◆ **YOUR TASK**: Below are the records; print them again exactly and omit the pictures.

◆ **RECORDED INFORMATION**:

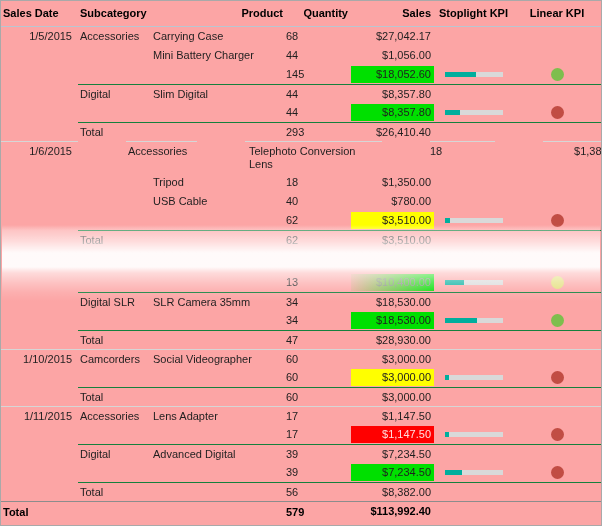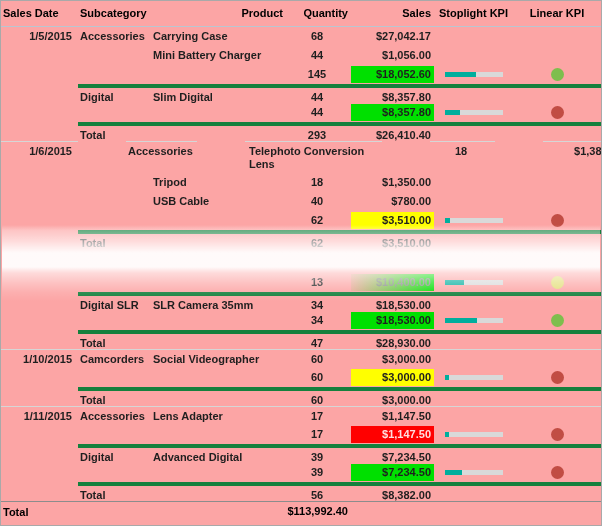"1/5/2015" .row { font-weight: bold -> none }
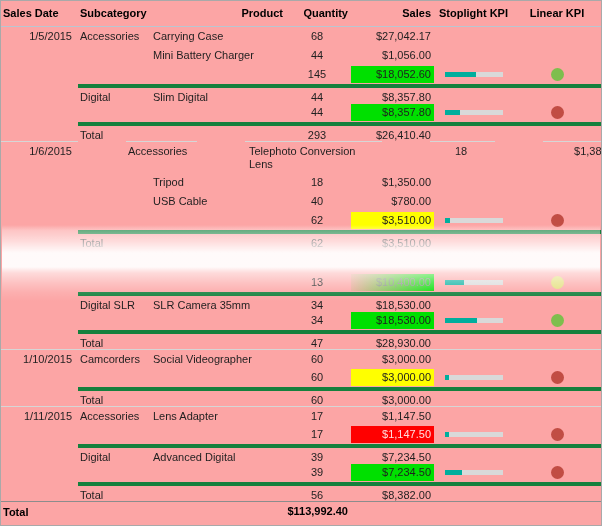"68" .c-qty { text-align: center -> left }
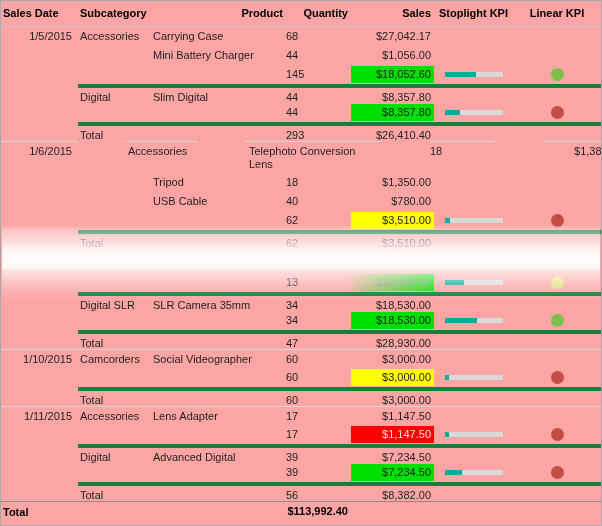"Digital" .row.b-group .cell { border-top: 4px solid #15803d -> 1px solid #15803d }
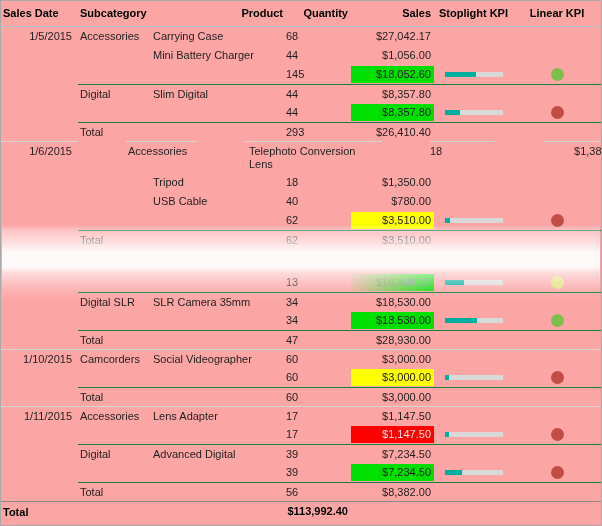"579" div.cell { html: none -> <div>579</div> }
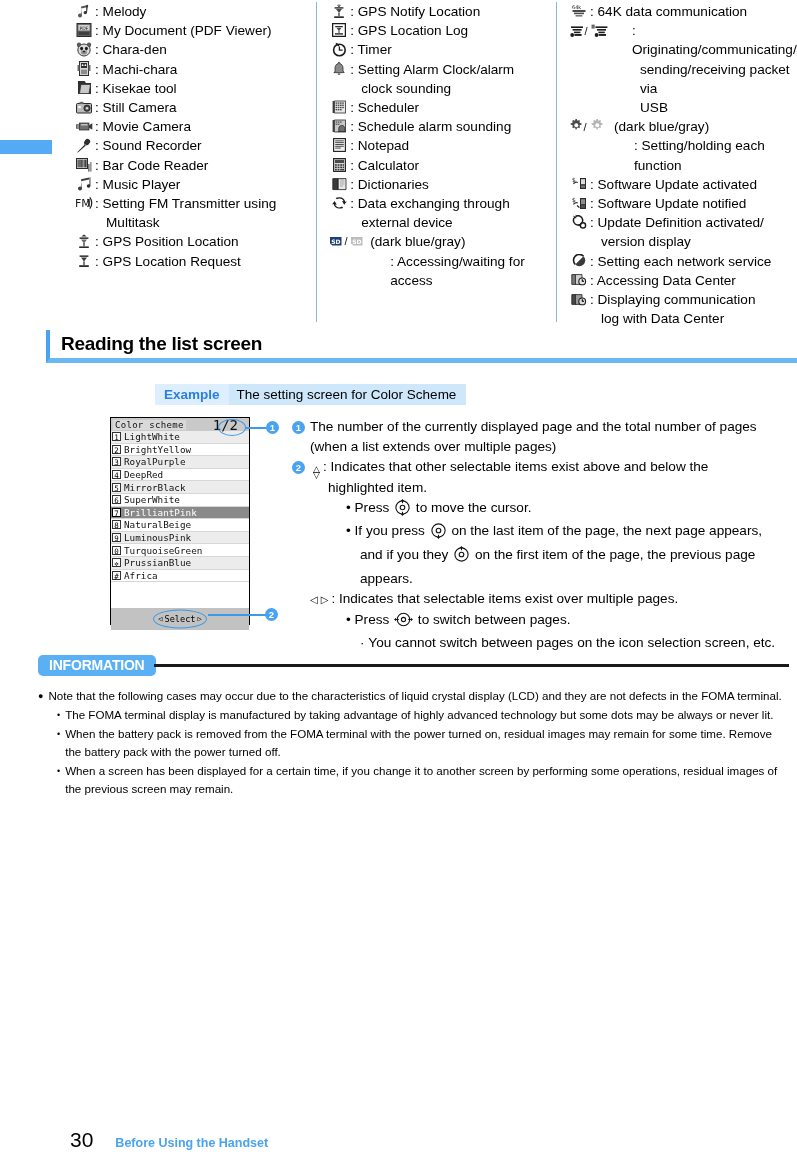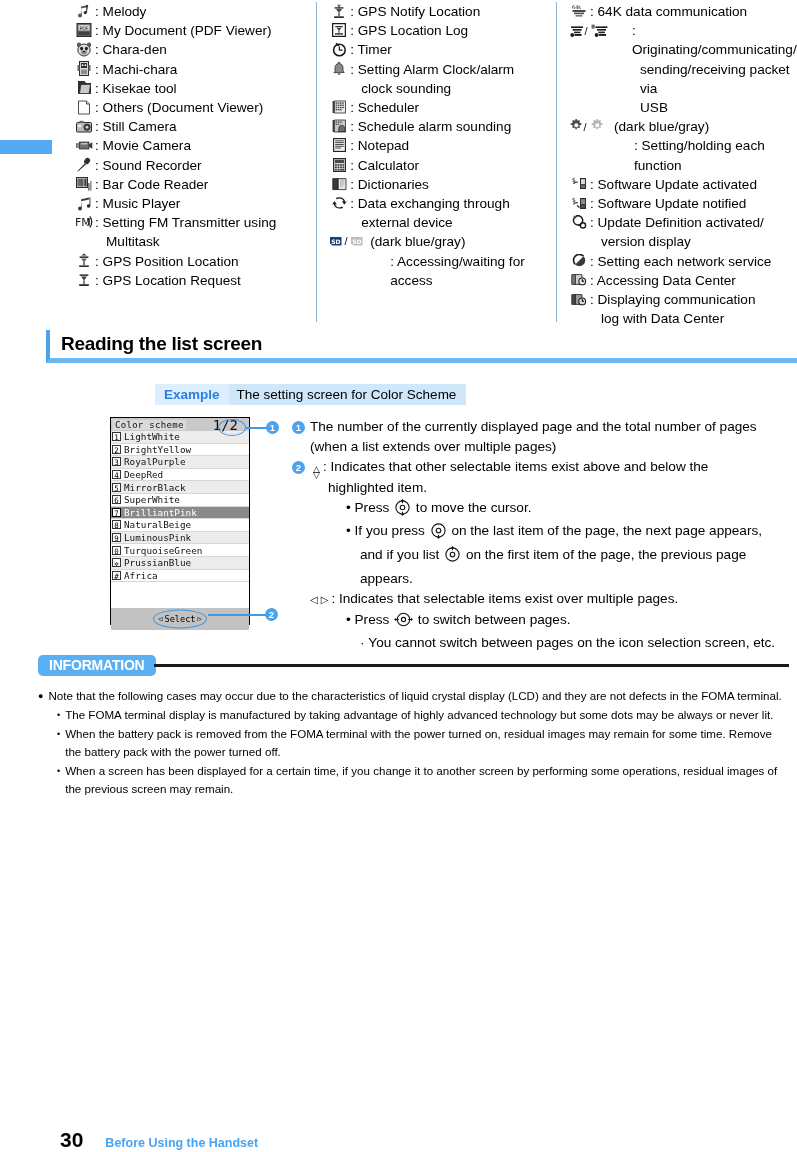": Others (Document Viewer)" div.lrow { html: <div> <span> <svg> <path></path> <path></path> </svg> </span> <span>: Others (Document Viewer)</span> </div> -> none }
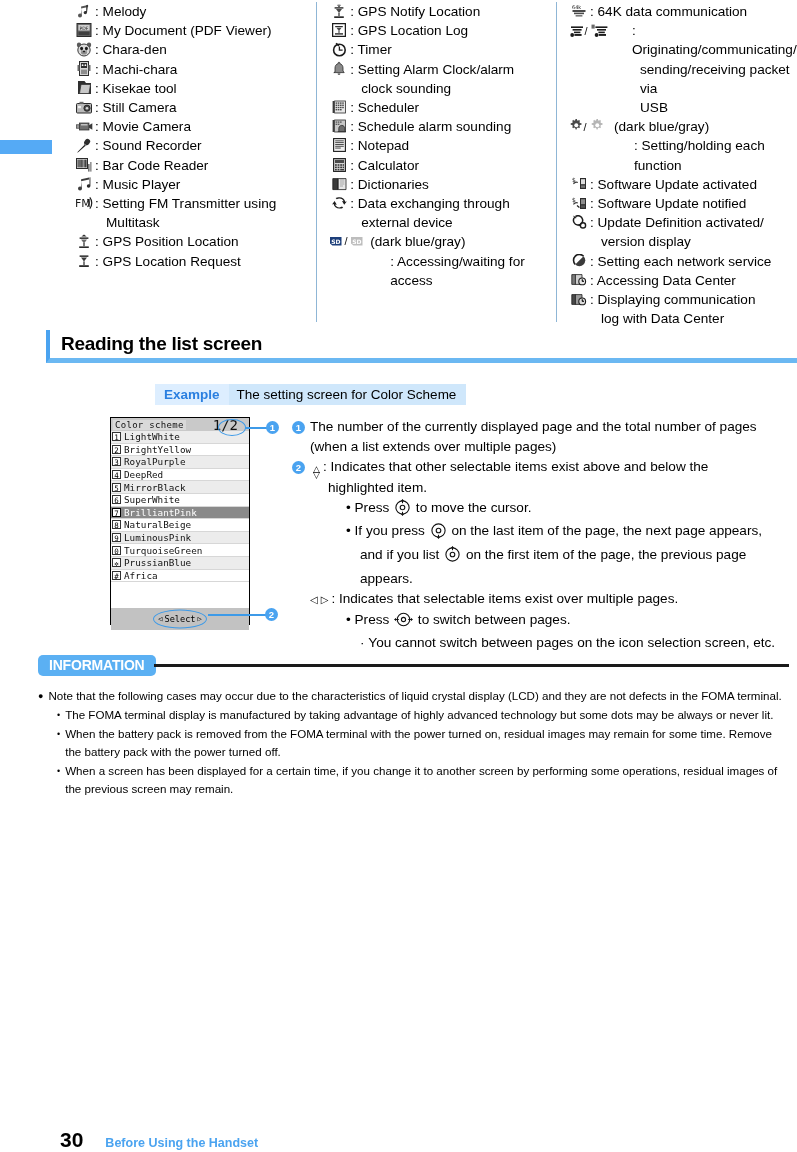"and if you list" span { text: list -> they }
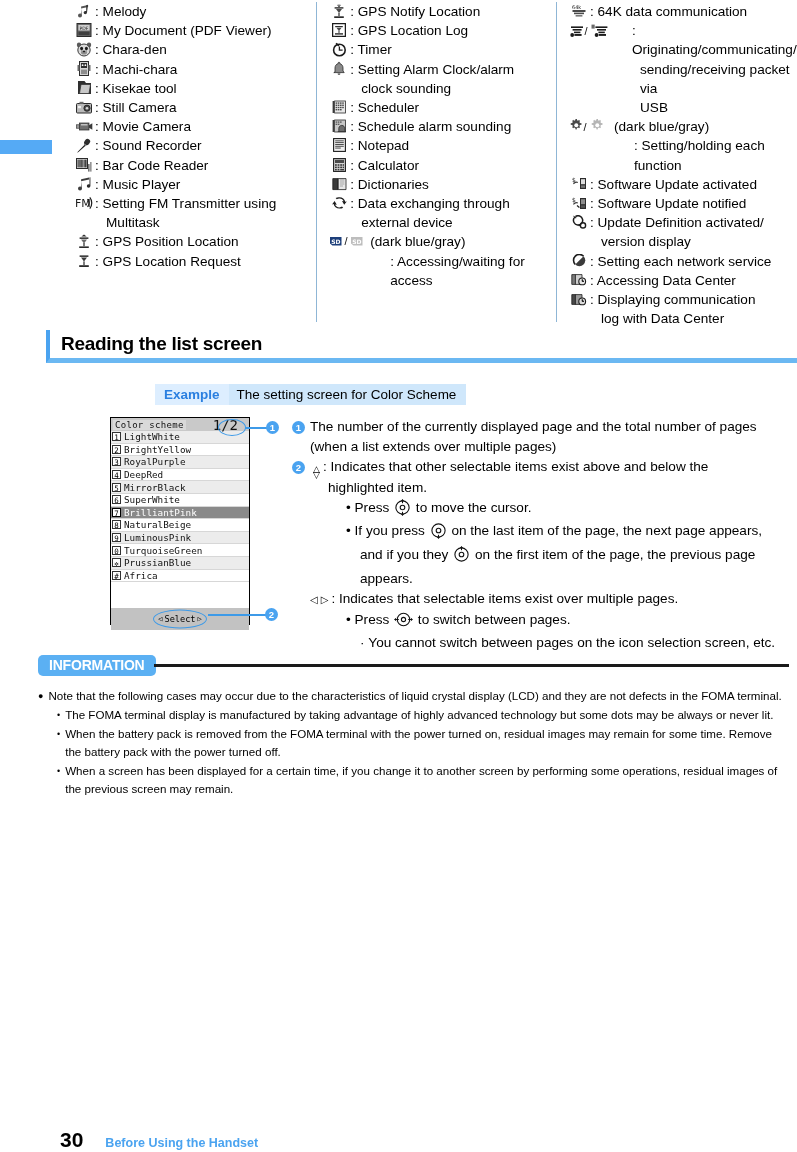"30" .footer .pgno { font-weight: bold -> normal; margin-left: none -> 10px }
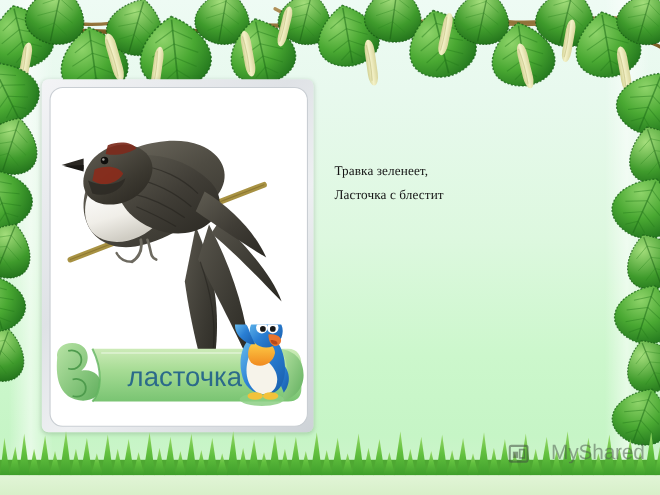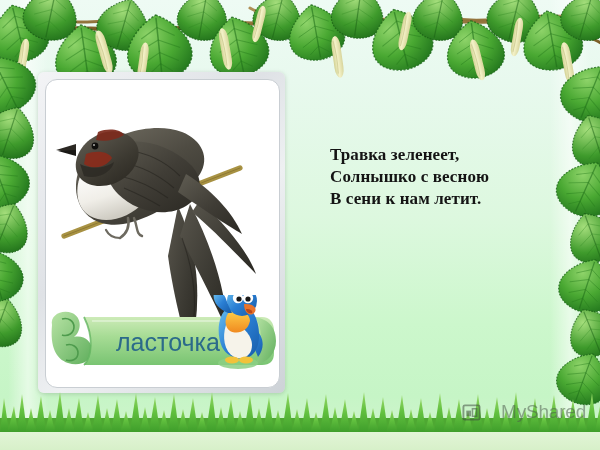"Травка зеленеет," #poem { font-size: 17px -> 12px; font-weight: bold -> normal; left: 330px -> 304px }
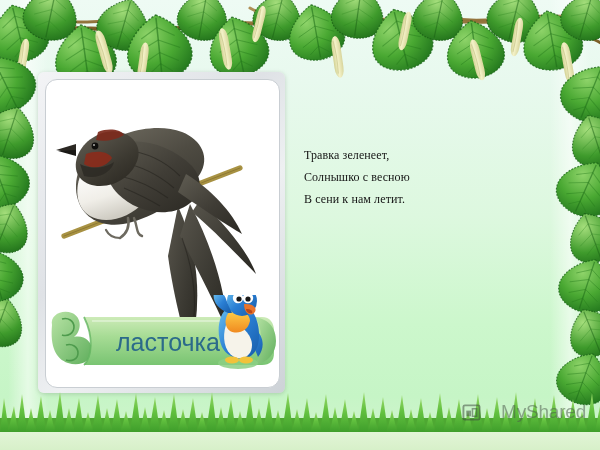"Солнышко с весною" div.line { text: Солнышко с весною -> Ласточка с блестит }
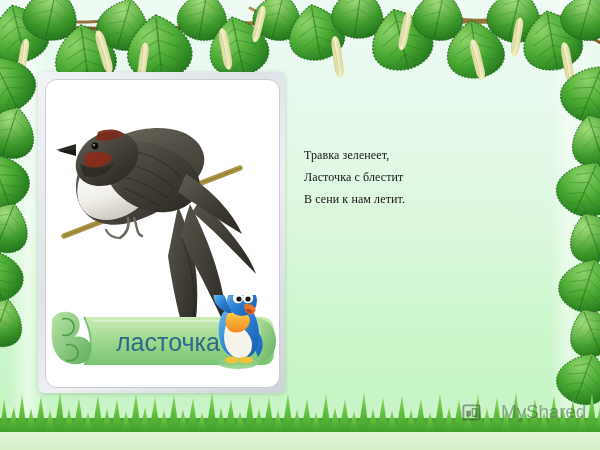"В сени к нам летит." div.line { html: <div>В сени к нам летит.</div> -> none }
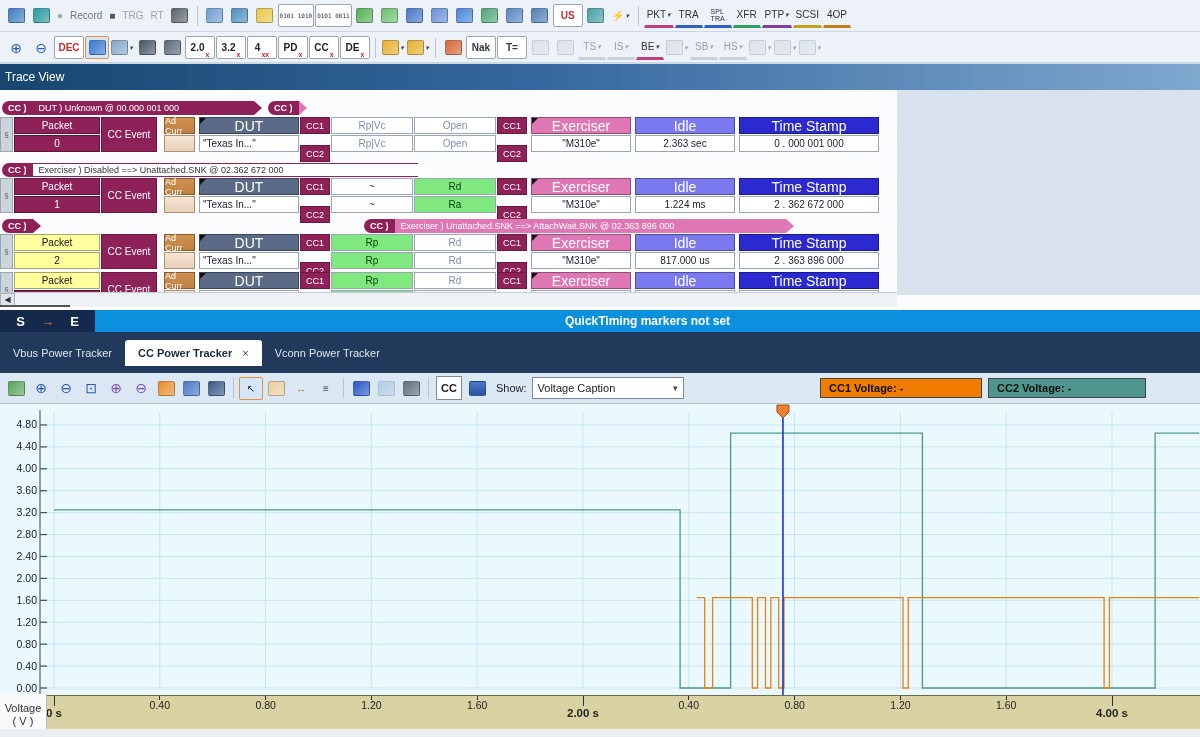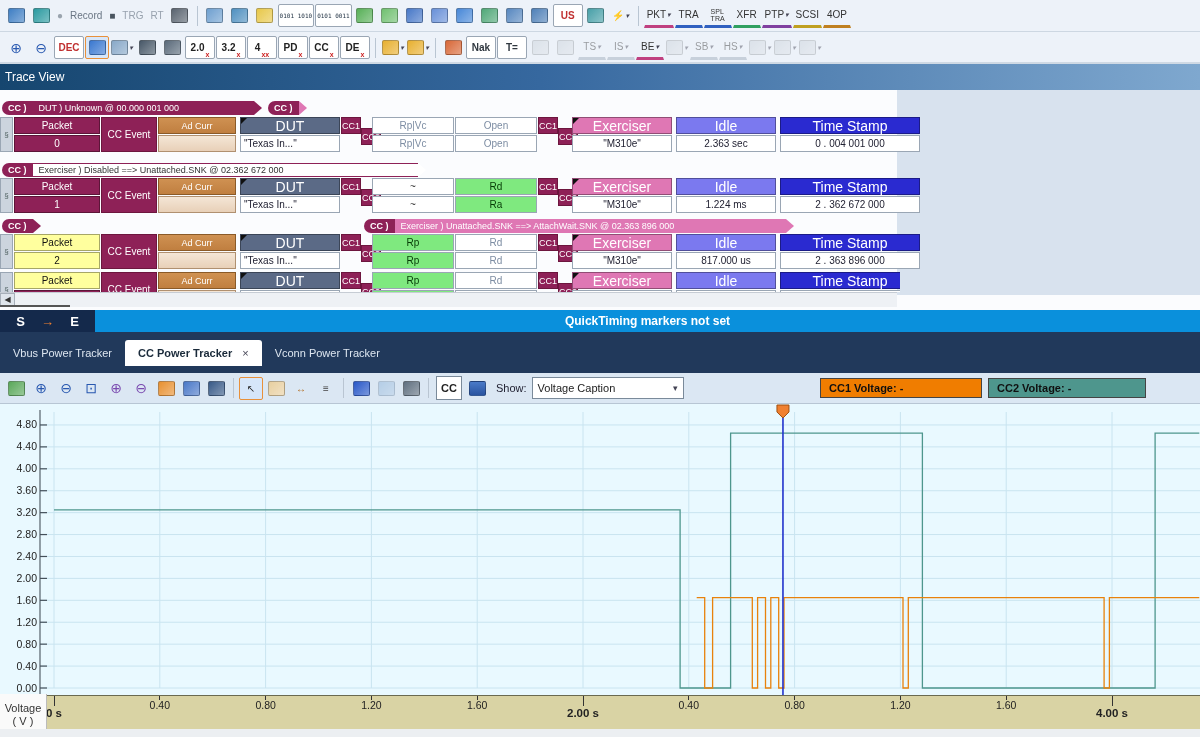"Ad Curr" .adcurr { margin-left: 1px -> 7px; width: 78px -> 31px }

◆ **RESPONSE TO THE EXERCISE**:
"1/5/2015" .row { font-weight: bold -> none }
"68" .c-qty { text-align: center -> left }
"Digital" .row.b-group .cell { border-top: 4px solid #15803d -> 1px solid #15803d }
"579" div.cell { html: none -> <div>579</div> }
": Others (Document Viewer)" div.lrow { html: <div> <span> <svg> <path></path> <path></path> </svg> </span> <span>: Others (Document Viewer)</span> </div> -> none }
"and if you list" span { text: list -> they }
"30" .footer .pgno { font-weight: bold -> normal; margin-left: none -> 10px }
"Травка зеленеет," #poem { font-size: 17px -> 12px; font-weight: bold -> normal; left: 330px -> 304px }
"Солнышко с весною" div.line { text: Солнышко с весною -> Ласточка с блестит }
"В сени к нам летит." div.line { html: <div>В сени к нам летит.</div> -> none }
"Ad Curr" .adcurr { margin-left: 1px -> 7px; width: 78px -> 31px }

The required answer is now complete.